*Goal of the exercise*
Reproduce every line of the listing below word for word, leaving nothing out and changing nothing.

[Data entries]
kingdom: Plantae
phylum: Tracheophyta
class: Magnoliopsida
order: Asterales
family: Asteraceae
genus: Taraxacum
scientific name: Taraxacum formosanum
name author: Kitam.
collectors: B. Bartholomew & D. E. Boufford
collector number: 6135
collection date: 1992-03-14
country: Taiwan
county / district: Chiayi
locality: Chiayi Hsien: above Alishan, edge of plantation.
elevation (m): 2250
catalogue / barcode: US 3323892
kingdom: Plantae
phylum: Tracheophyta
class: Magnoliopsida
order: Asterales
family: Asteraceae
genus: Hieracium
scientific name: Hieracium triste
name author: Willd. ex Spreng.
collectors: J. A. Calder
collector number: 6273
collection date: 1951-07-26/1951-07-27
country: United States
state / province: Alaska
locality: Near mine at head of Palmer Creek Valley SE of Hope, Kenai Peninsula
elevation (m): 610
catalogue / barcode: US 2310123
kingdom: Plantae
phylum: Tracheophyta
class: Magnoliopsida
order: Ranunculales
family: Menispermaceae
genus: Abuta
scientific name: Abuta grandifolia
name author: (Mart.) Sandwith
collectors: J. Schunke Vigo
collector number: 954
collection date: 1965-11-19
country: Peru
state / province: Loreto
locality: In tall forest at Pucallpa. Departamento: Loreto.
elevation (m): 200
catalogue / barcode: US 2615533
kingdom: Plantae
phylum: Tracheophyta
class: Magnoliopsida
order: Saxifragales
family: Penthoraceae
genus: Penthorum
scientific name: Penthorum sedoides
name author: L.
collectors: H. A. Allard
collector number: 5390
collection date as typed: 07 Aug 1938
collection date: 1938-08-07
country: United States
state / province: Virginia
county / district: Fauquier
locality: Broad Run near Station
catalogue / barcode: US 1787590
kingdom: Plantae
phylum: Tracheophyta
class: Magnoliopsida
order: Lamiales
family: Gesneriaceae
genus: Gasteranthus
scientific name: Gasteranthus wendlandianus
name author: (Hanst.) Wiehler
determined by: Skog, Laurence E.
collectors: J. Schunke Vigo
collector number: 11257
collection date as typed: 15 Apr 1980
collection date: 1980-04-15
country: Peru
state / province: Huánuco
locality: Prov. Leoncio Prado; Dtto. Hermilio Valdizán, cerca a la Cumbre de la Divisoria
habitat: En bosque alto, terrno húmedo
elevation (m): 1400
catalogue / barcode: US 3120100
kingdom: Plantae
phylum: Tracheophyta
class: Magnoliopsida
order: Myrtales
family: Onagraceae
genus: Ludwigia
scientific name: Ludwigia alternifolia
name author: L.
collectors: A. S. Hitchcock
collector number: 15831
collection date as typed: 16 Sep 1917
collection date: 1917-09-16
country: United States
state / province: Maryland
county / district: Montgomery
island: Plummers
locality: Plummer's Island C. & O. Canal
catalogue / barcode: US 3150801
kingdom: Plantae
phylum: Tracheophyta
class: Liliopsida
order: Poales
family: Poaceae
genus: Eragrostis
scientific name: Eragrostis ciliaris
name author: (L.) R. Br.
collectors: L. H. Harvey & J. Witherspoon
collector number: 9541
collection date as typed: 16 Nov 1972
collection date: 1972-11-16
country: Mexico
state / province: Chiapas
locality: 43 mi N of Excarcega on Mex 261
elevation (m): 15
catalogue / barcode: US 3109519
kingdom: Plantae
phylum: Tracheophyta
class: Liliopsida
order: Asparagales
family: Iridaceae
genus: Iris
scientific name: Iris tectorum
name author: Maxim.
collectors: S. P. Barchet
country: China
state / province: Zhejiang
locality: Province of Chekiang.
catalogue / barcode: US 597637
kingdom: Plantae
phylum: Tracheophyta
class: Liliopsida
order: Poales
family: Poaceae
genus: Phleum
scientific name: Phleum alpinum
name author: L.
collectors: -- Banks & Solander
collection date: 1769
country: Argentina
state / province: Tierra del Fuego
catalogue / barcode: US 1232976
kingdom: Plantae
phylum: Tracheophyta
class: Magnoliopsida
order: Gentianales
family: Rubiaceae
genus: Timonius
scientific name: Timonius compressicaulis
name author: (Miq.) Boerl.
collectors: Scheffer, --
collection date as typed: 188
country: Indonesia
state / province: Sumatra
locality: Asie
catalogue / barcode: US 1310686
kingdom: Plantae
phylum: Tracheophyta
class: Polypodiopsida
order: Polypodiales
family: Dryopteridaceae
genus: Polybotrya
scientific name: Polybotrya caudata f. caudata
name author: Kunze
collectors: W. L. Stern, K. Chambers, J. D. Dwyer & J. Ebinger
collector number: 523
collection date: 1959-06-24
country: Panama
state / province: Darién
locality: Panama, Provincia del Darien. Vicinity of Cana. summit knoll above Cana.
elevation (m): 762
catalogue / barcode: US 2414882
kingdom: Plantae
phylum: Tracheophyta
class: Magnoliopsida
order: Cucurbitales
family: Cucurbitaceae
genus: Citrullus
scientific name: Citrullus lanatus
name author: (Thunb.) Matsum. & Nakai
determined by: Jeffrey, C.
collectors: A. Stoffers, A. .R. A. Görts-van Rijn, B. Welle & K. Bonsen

*Right answer*
kingdom: Plantae
phylum: Tracheophyta
class: Magnoliopsida
order: Asterales
family: Asteraceae
genus: Taraxacum
scientific name: Taraxacum formosanum
name author: Kitam.
collectors: B. Bartholomew & D. E. Boufford
collector number: 6135
collection date: 1992-03-14
country: Taiwan
county / district: Chiayi
locality: Chiayi Hsien: above Alishan, edge of plantation.
elevation (m): 2250
catalogue / barcode: US 3323892
kingdom: Plantae
phylum: Tracheophyta
class: Magnoliopsida
order: Asterales
family: Asteraceae
genus: Hieracium
scientific name: Hieracium triste
name author: Willd. ex Spreng.
collectors: J. A. Calder
collector number: 6273
collection date: 1951-07-26/1951-07-27
country: United States
state / province: Alaska
locality: Near mine at head of Palmer Creek Valley SE of Hope, Kenai Peninsula
elevation (m): 610
catalogue / barcode: US 2310123
kingdom: Plantae
phylum: Tracheophyta
class: Magnoliopsida
order: Ranunculales
family: Menispermaceae
genus: Abuta
scientific name: Abuta grandifolia
name author: (Mart.) Sandwith
collectors: J. Schunke Vigo
collector number: 954
collection date: 1965-11-19
country: Peru
state / province: Loreto
locality: In tall forest at Pucallpa. Departamento: Loreto.
elevation (m): 200
catalogue / barcode: US 2615533
kingdom: Plantae
phylum: Tracheophyta
class: Magnoliopsida
order: Saxifragales
family: Penthoraceae
genus: Penthorum
scientific name: Penthorum sedoides
name author: L.
collectors: H. A. Allard
collector number: 5390
collection date as typed: 07 Aug 1938
collection date: 1938-08-07
country: United States
state / province: Virginia
county / district: Fauquier
locality: Broad Run near Station
catalogue / barcode: US 1787590
kingdom: Plantae
phylum: Tracheophyta
class: Magnoliopsida
order: Lamiales
family: Gesneriaceae
genus: Gasteranthus
scientific name: Gasteranthus wendlandianus
name author: (Hanst.) Wiehler
determined by: Skog, Laurence E.
collectors: J. Schunke Vigo
collector number: 11257
collection date as typed: 15 Apr 1980
collection date: 1980-04-15
country: Peru
state / province: Huánuco
locality: Prov. Leoncio Prado; Dtto. Hermilio Valdizán, cerca a la Cumbre de la Divisoria
habitat: En bosque alto, terrno húmedo
elevation (m): 1400
catalogue / barcode: US 3120100
kingdom: Plantae
phylum: Tracheophyta
class: Magnoliopsida
order: Myrtales
family: Onagraceae
genus: Ludwigia
scientific name: Ludwigia alternifolia
name author: L.
collectors: A. S. Hitchcock
collector number: 15831
collection date as typed: 16 Sep 1917
collection date: 1917-09-16
country: United States
state / province: Maryland
county / district: Montgomery
island: Plummers
locality: Plummer's Island C. & O. Canal
catalogue / barcode: US 3150801
kingdom: Plantae
phylum: Tracheophyta
class: Liliopsida
order: Poales
family: Poaceae
genus: Eragrostis
scientific name: Eragrostis ciliaris
name author: (L.) R. Br.
collectors: L. H. Harvey & J. Witherspoon
collector number: 9541
collection date as typed: 16 Nov 1972
collection date: 1972-11-16
country: Mexico
state / province: Chiapas
locality: 43 mi N of Excarcega on Mex 261
elevation (m): 15
catalogue / barcode: US 3109519
kingdom: Plantae
phylum: Tracheophyta
class: Liliopsida
order: Asparagales
family: Iridaceae
genus: Iris
scientific name: Iris tectorum
name author: Maxim.
collectors: S. P. Barchet
country: China
state / province: Zhejiang
locality: Province of Chekiang.
catalogue / barcode: US 597637
kingdom: Plantae
phylum: Tracheophyta
class: Liliopsida
order: Poales
family: Poaceae
genus: Phleum
scientific name: Phleum alpinum
name author: L.
collectors: -- Banks & Solander
collection date: 1769
country: Argentina
state / province: Tierra del Fuego
catalogue / barcode: US 1232976
kingdom: Plantae
phylum: Tracheophyta
class: Magnoliopsida
order: Gentianales
family: Rubiaceae
genus: Timonius
scientific name: Timonius compressicaulis
name author: (Miq.) Boerl.
collectors: Scheffer, --
collection date as typed: 188
country: Indonesia
state / province: Sumatra
locality: Asie
catalogue / barcode: US 1310686
kingdom: Plantae
phylum: Tracheophyta
class: Polypodiopsida
order: Polypodiales
family: Dryopteridaceae
genus: Polybotrya
scientific name: Polybotrya caudata f. caudata
name author: Kunze
collectors: W. L. Stern, K. Chambers, J. D. Dwyer & J. Ebinger
collector number: 523
collection date: 1959-06-24
country: Panama
state / province: Darién
locality: Panama, Provincia del Darien. Vicinity of Cana. summit knoll above Cana.
elevation (m): 762
catalogue / barcode: US 2414882
kingdom: Plantae
phylum: Tracheophyta
class: Magnoliopsida
order: Cucurbitales
family: Cucurbitaceae
genus: Citrullus
scientific name: Citrullus lanatus
name author: (Thunb.) Matsum. & Nakai
determined by: Jeffrey, C.
collectors: A. Stoffers, A. .R. A. Görts-van Rijn, B. Welle & K. Bonsen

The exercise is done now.